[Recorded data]
=-=-=
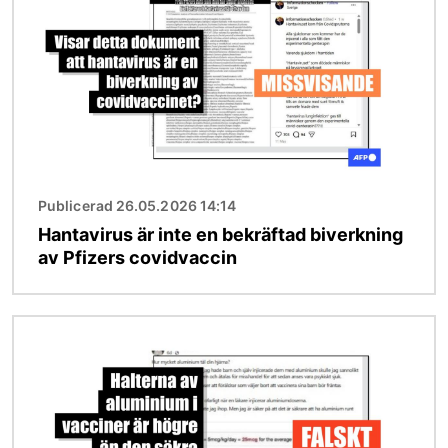
Publicerad 26.05.2026 14:14
Hantavirus är inte en bekräftad biverkning
av Pfizers covidvaccin
Bild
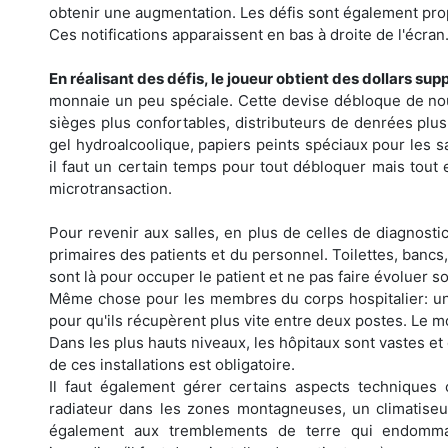
obtenir une augmentation. Les défis sont également prop
Ces notifications apparaissent en bas à droite de l'écran
En réalisant des défis, le joueur obtient des dollars 
monnaie un peu spéciale. Cette devise débloque de nou
sièges plus confortables, distributeurs de denrées plus 
gel hydroalcoolique, papiers peints spéciaux pour les s
il faut un certain temps pour tout débloquer mais tout 
microtransaction.
Pour revenir aux salles, en plus de celles de diagnostic
primaires des patients et du personnel. Toilettes, bancs
sont là pour occuper le patient et ne pas faire évoluer son
Même chose pour les membres du corps hospitalier: une 
pour qu'ils récupèrent plus vite entre deux postes. Le mo
Dans les plus hauts niveaux, les hôpitaux sont vastes et 
de ces installations est obligatoire.
Il faut également gérer certains aspects techniques
radiateur dans les zones montagneuses, un climatiseur 
également aux tremblements de terre qui endomma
=-=-=
** PROBLEM TO WORK ON **
The copy should hold only the lines from the one with "Hantavirus är inte en bekräftad biverkning" through the one with "radiateur dans les", exactly as they stand above. Leave out the pictures.

** EXERCISE OUTPUT **
Hantavirus är inte en bekräftad biverkning
av Pfizers covidvaccin
Bild
obtenir une augmentation. Les défis sont également prop
Ces notifications apparaissent en bas à droite de l'écran
En réalisant des défis, le joueur obtient des dollars 
monnaie un peu spéciale. Cette devise débloque de nou
sièges plus confortables, distributeurs de denrées plus 
gel hydroalcoolique, papiers peints spéciaux pour les s
il faut un certain temps pour tout débloquer mais tout 
microtransaction.
Pour revenir aux salles, en plus de celles de diagnostic
primaires des patients et du personnel. Toilettes, bancs
sont là pour occuper le patient et ne pas faire évoluer son
Même chose pour les membres du corps hospitalier: une 
pour qu'ils récupèrent plus vite entre deux postes. Le mo
Dans les plus hauts niveaux, les hôpitaux sont vastes et 
de ces installations est obligatoire.
Il faut également gérer certains aspects techniques
radiateur dans les zones montagneuses, un climatiseur 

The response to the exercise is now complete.